• **Given exercise**: Can you give every record below again with "Page size" swapped for "Canvas size", changing nothing else and leaving out the pictures?

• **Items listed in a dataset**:
⟨

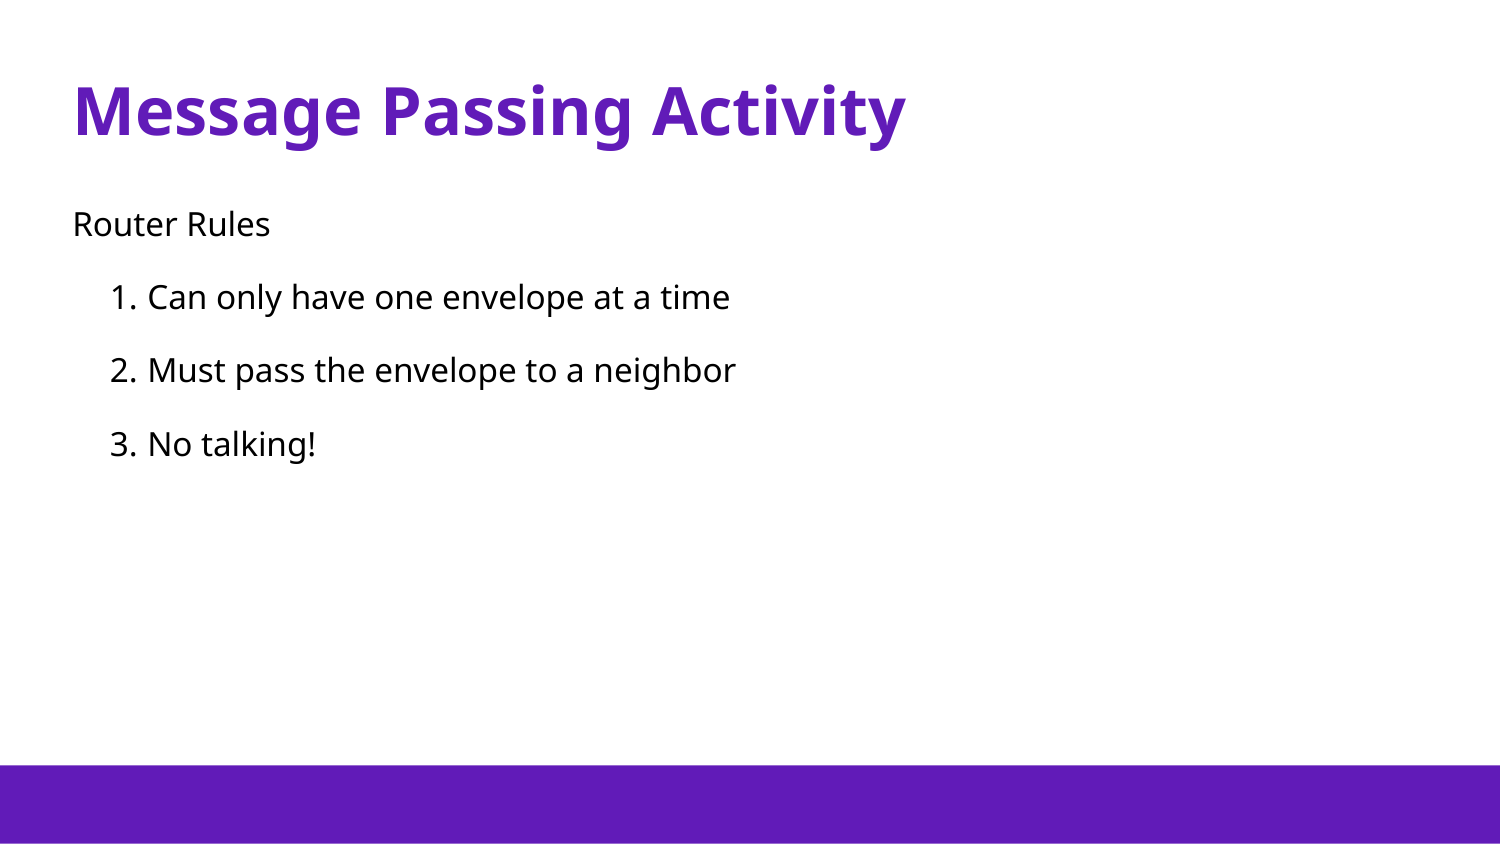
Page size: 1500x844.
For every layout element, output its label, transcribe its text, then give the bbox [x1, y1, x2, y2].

title Message Passing Activity [57, 54, 1273, 164]
list Router Rules Can only have one envelope at a time Must pass the envelope to a neighbor No talking! [57, 188, 1273, 709]
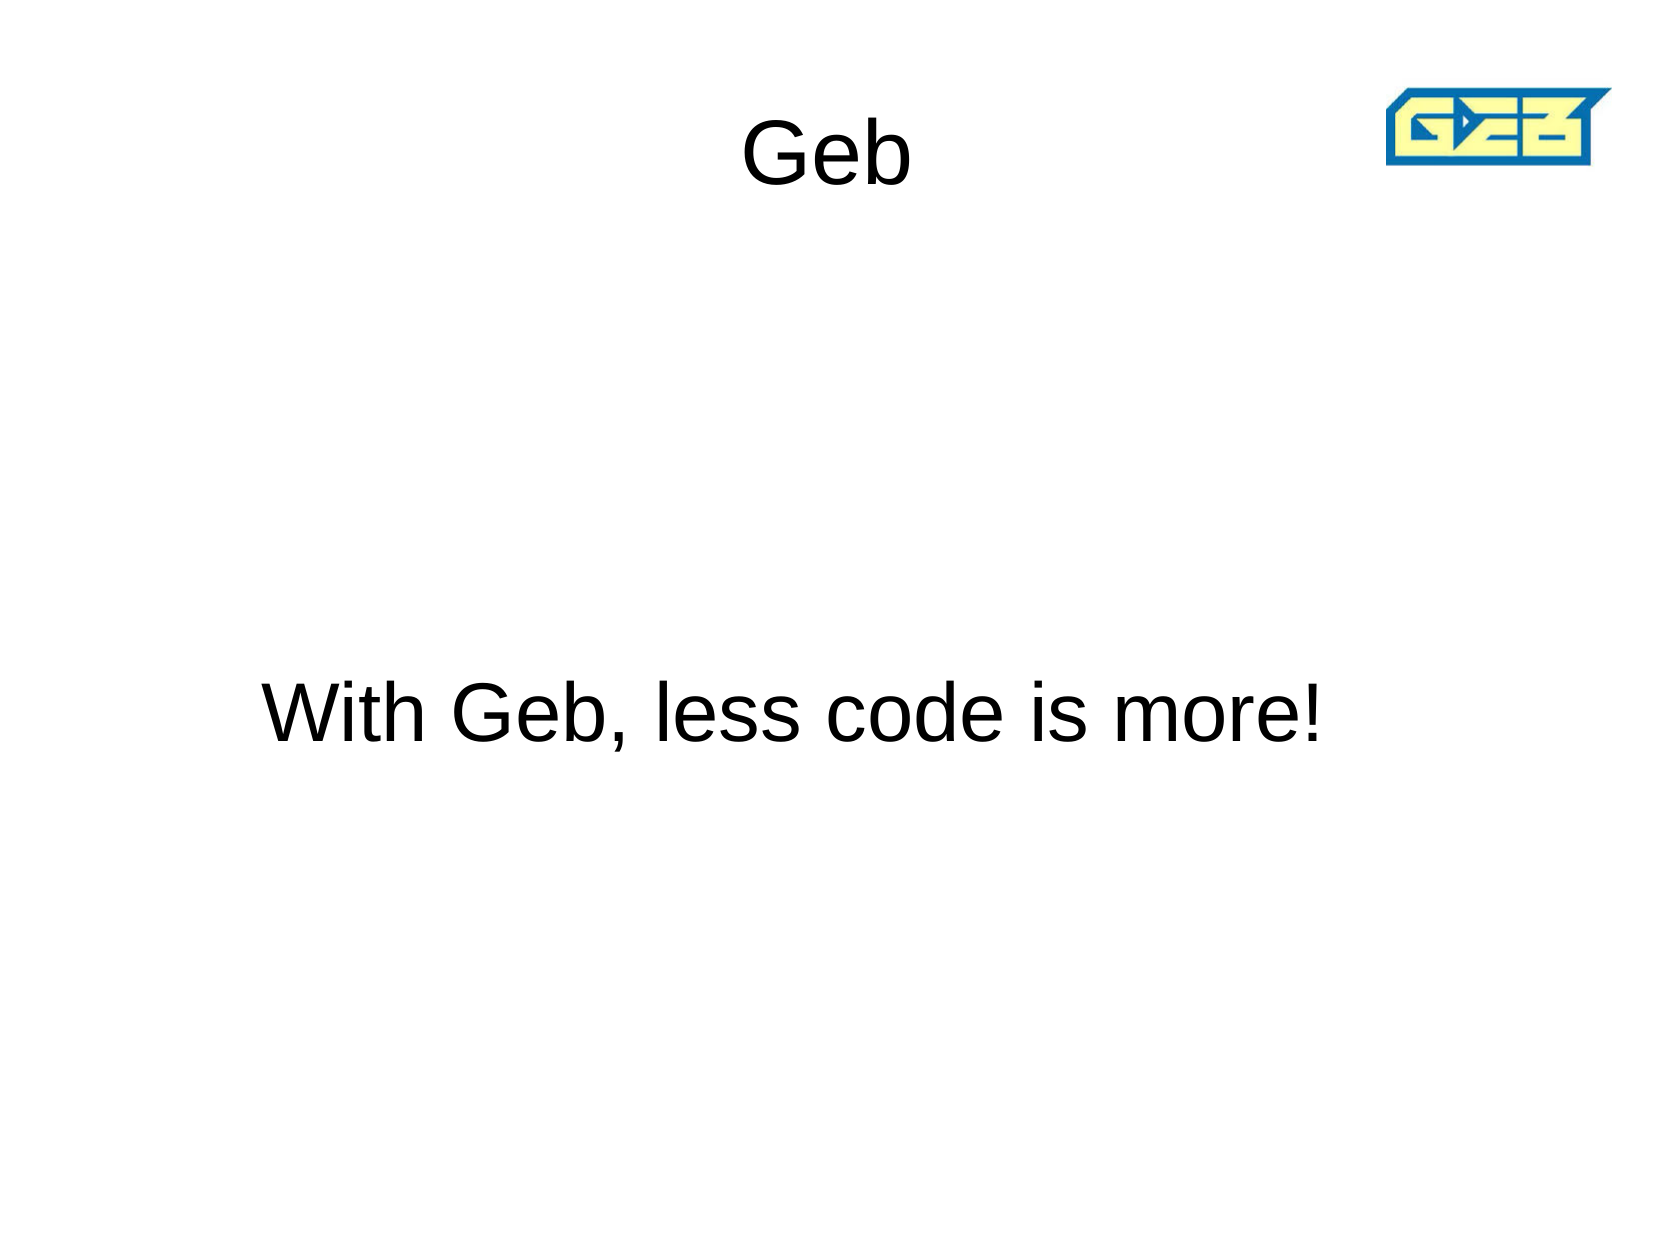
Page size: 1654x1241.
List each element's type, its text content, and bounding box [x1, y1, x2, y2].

title Geb [82, 49, 1571, 257]
list With Geb, less code is more! [206, 240, 1381, 1186]
picture [1386, 14, 1612, 240]
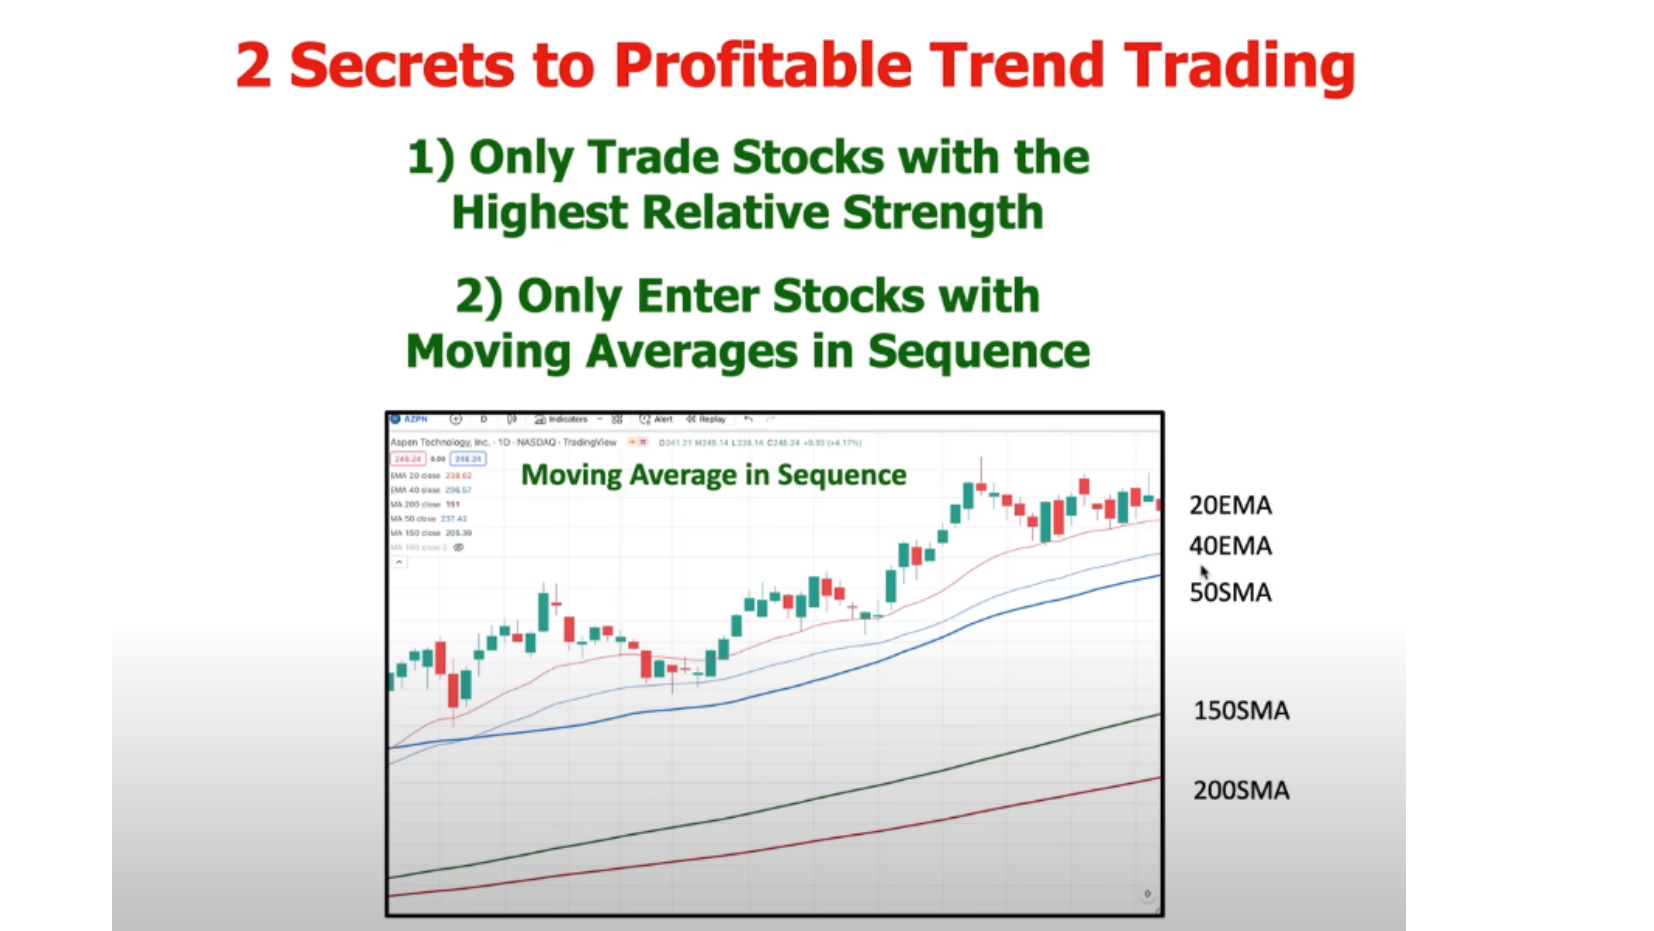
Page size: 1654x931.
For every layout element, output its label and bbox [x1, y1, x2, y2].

picture [112, 7, 1406, 931]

⟩

• **Answer**:
Canvas size: 1500x844.
For every layout element, output its label, transcribe its text, then give the bbox [x1, y1, x2, y2].

title Message Passing Activity [57, 54, 1273, 164]
list Router Rules Can only have one envelope at a time Must pass the envelope to a neighbor No talking! [57, 188, 1273, 709]
Canvas size: 1654x1241.
List each element's type, its text content, and bounding box [x1, y1, x2, y2].

title Geb [82, 49, 1571, 257]
list With Geb, less code is more! [206, 240, 1381, 1186]
picture [1386, 14, 1612, 240]
Canvas size: 1654x931.
For every layout element, output its label and bbox [x1, y1, x2, y2].

picture [112, 7, 1406, 931]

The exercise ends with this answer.